(Scene image comparisons)
[Start of section]

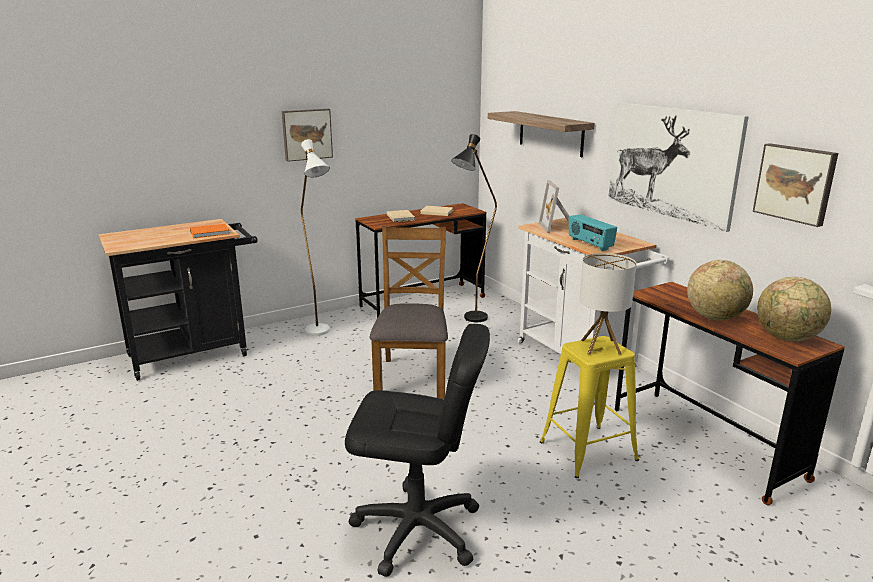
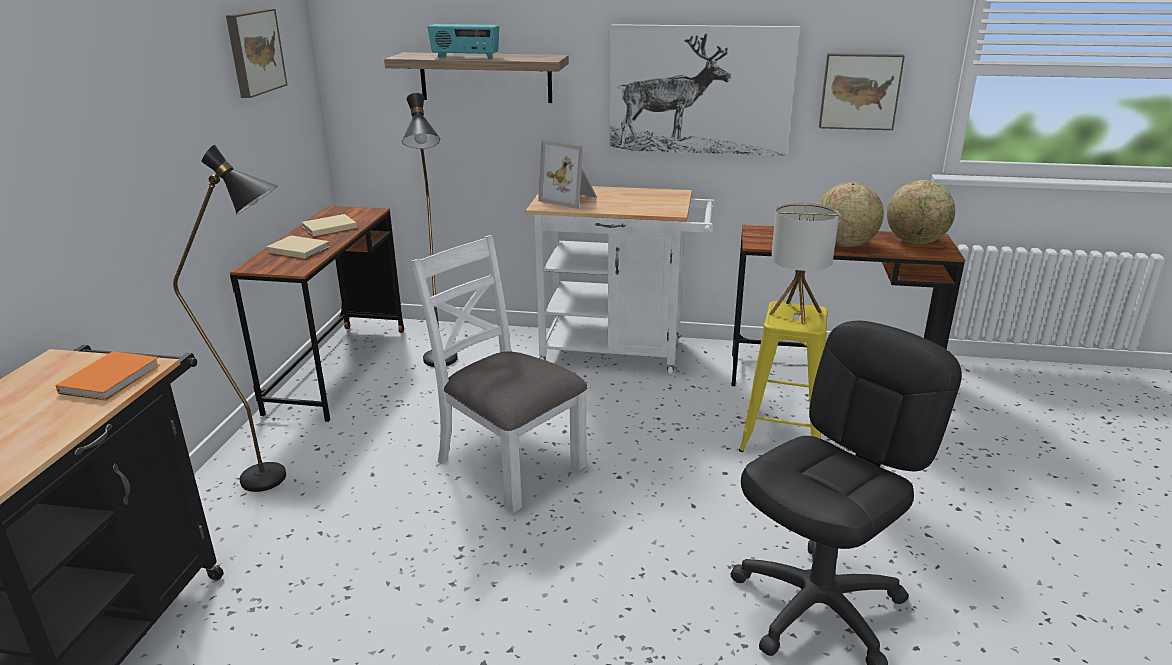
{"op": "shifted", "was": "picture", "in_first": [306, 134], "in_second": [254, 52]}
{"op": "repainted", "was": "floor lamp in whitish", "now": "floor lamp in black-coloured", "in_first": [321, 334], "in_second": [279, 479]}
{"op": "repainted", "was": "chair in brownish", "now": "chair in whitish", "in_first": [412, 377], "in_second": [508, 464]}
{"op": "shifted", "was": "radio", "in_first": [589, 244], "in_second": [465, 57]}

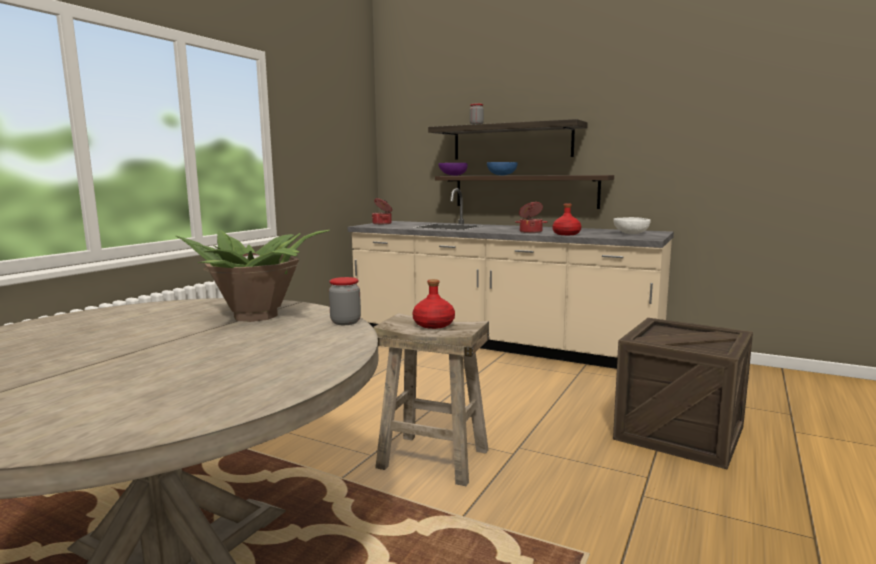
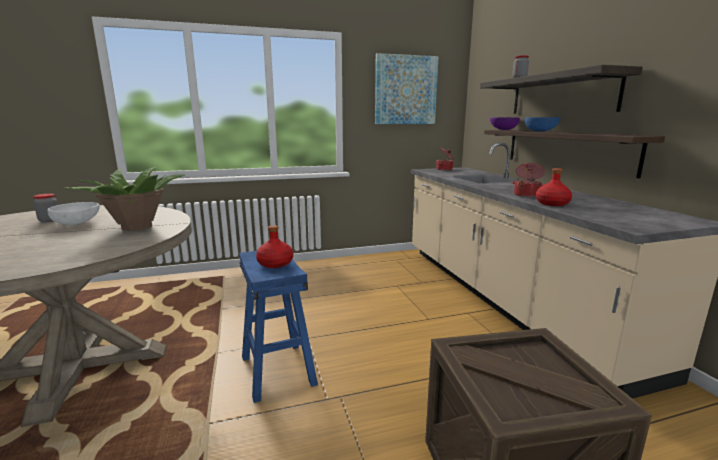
{"op": "shifted", "was": "storage jar", "in_first": [345, 322], "in_second": [49, 220]}
{"op": "repainted", "was": "sitting stool in beige", "now": "sitting stool in bluish", "in_first": [434, 458], "in_second": [278, 370]}
{"op": "shifted", "was": "deep dish in whitish", "in_first": [630, 233], "in_second": [78, 223]}
{"op": "new", "now": "picture", "in_second": [405, 90]}

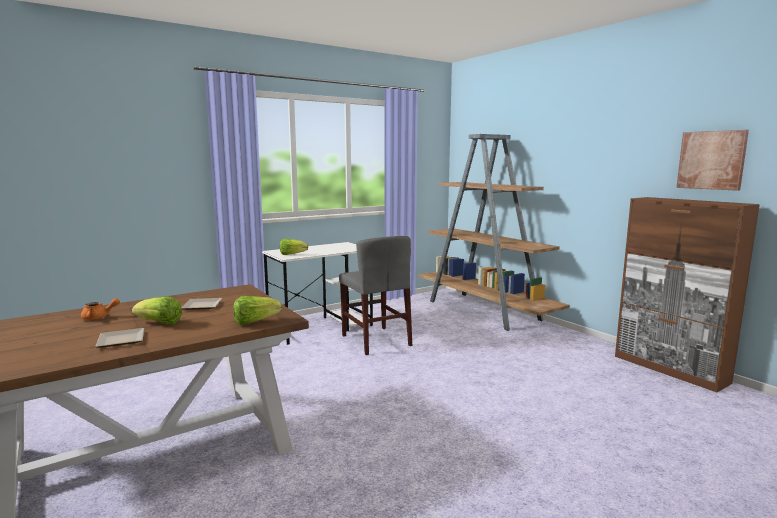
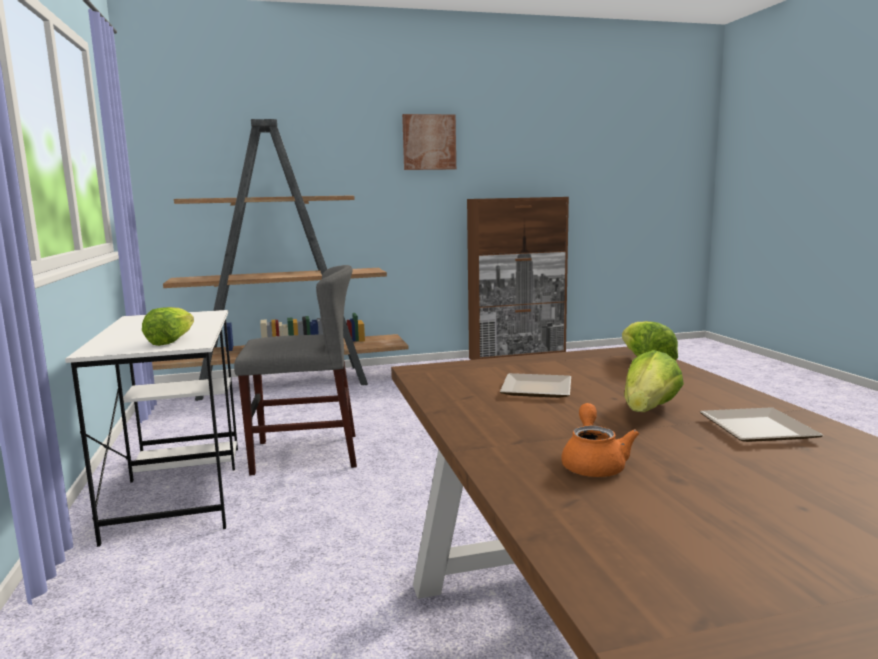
{"op": "shifted", "was": "picture", "in_first": [711, 160], "in_second": [429, 142]}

[End of section]

I'd like the data above duplicated exactly, with no pictures included.

■ SOLVED EXERCISE
{"op": "shifted", "was": "picture", "in_first": [306, 134], "in_second": [254, 52]}
{"op": "repainted", "was": "floor lamp in whitish", "now": "floor lamp in black-coloured", "in_first": [321, 334], "in_second": [279, 479]}
{"op": "repainted", "was": "chair in brownish", "now": "chair in whitish", "in_first": [412, 377], "in_second": [508, 464]}
{"op": "shifted", "was": "radio", "in_first": [589, 244], "in_second": [465, 57]}

{"op": "shifted", "was": "storage jar", "in_first": [345, 322], "in_second": [49, 220]}
{"op": "repainted", "was": "sitting stool in beige", "now": "sitting stool in bluish", "in_first": [434, 458], "in_second": [278, 370]}
{"op": "shifted", "was": "deep dish in whitish", "in_first": [630, 233], "in_second": [78, 223]}
{"op": "new", "now": "picture", "in_second": [405, 90]}

{"op": "shifted", "was": "picture", "in_first": [711, 160], "in_second": [429, 142]}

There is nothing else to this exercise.